Mal­gré ses arrière-pen­sées idéo­lo­giques, recon­nais­sons que ce débat a eu un grand mérite : celui de rap­pe­ler qu’il est un peu court d’expliquer la souf­france pro­fes­sion­nelle par de simples ques­tions de per­sonnes, comme pou­vait le lais­ser croire la notion de “har­cè­le­ment moral”, intro­duit dans la loi en 2002. Non, les sala­riés en souf­france ne sont pas tous vic­times de supé­rieurs sadiques ! Et ils ne sont pas néces­sai­re­ment non plus des per­sonnes psy­cho­lo­gi­que­ment fra­giles. Si bien que, pour pré­ve­nir effi­ca­ce­ment les risques psy­cho­so­ciaux, la bonne méthode consiste certes à pro­po­ser un accom­pa­gne­ment aux sala­riés en souf­france, mais aus­si à s’interroger sur la façon dont le tra­vail est organisé.

Ce rap­pel est salu­taire car, au tra­vail, les patho­lo­gies psy­cho­lo­giques naissent aus­si de dys­fonc­tion­ne­ments qui empêchent les sala­riés d’accomplir leur tra­vail cor­rec­te­ment.

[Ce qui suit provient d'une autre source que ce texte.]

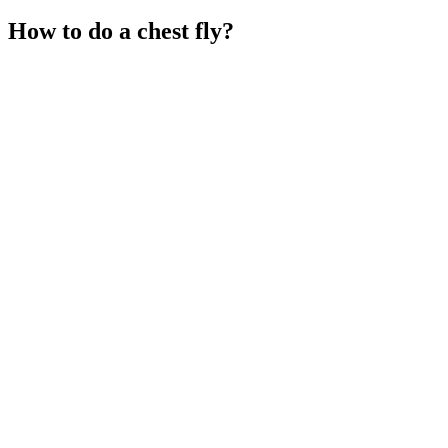
How to do a chest fly?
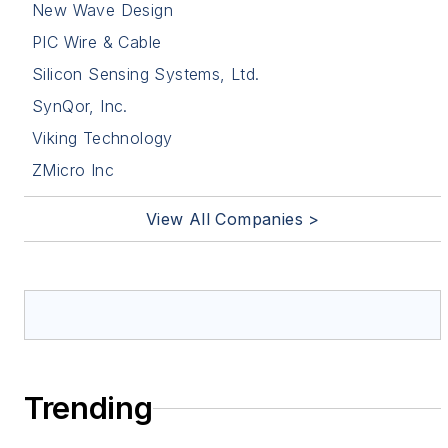
New Wave Design
PIC Wire & Cable
Silicon Sensing Systems, Ltd.
SynQor, Inc.
Viking Technology
ZMicro Inc
View All Companies >
Trending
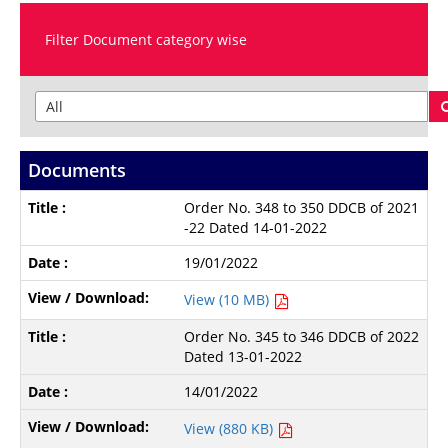
Filter Document category wise
Documents
Order No. 348 to 350 DDCB of 2021
-22 Dated 14-01-2022
19/01/2022
View (10 MB)
Order No. 345 to 346 DDCB of 2022
Dated 13-01-2022
14/01/2022
View (880 KB)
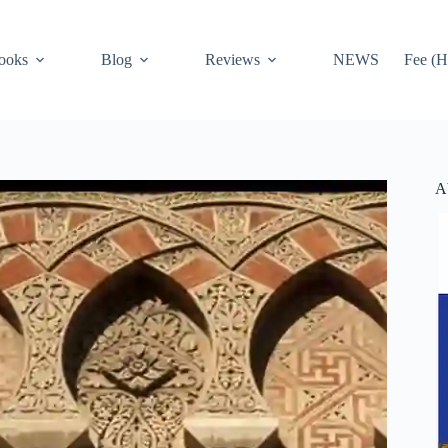
ooks
Blog
Reviews
NEWS
Fee (H
A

Pour prendre un exemple évident, l’anxiété chro­nique des employés d’un ser­vice après-vente pro­vient plus rare­ment d’un trau­ma­tisme vécu dans l’enfance que du manque d’informations ou de lati­tudes dont ils dis­posent pour répondre effi­ca­ce­ment aux récla­ma­tions des clients… Sur ce point, nous sommes donc par­fai­te­ment d’accord avec Lise Gai­gnard : lorsqu’une entre­prise est confron­tée à une recru­des­cence de troubles psy­cho­so­ciaux, mieux vaut effec­ti­ve­ment “s’interroger sur les moda­li­tés de pro­duc­tion” que de se lan­cer dans une illu­soire chasse aux per­vers nar­cis­siques tapis dans les replis de son organigramme ! 

Sor­tir des débats mani­chéens pour agir dans le réel

En revanche, com­ment approu­ver Lise Gai­gnard lorsqu’elle affirme que cette foca­li­sa­tion sur le har­cè­le­ment moral “arrange les entre­prises” parce qu’elle leur évi­te­rait de se remettre en cause. Curieuse accu­sa­tion… En effet, quel mys­té­rieux béné­fice pour­raient bien tirer les entre­prises d’un com­plot visant à ne pas trai­ter les causes d’une souf­france qui se tra­duit pour elles par de l’absentéisme, du tur­no­ver, du désen­ga­ge­ment et, au final, une dégra­da­tion de la qua­li­té du tra­vail ? Si bien que l’on a la désa­gréable impres­sion que ceux-là mêmes qui s’indignent d’une ins­tru­men­ta­li­sa­tion des psy­cho­logues pour désa­mor­cer la lutte de classes ne résistent pas, de leur côté, à la ten­ta­tion d’enrégimenter les risques psy­cho­so­ciaux dans un com­bat contre l’entreprise…

À l’évidence, la pré­ven­tion des risques psy­cho­so­ciaux mérite mieux que ces manœuvres anta­go­nistes et ces visions mani­chéennes… Ras­su­rons-nous tou­te­fois quant à l’impact de ces débats sur nos contem­po­rains. En effet, au sein des entre­prises, nous épau­lons chaque jour des employeurs et des sala­riés immer­gés dans le réel et déter­mi­nés à résoudre des situa­tions concrètes en étant par­fai­te­ment conscients que la pré­ven­tion des risques psy­cho­so­ciaux est le levier d’une démarche de pro­grès col­lec­tif. Disons-le plus clai­re­ment encore : les employeurs et les sala­riés d’aujourd’hui n’ont aucu­ne­ment l’intention de jouer Freud contre Marx, ni l’envie de comp­ter les points entre les par­ti­sans de l’un ou de l’autre. Ils ont mieux à faire. Nous aussi.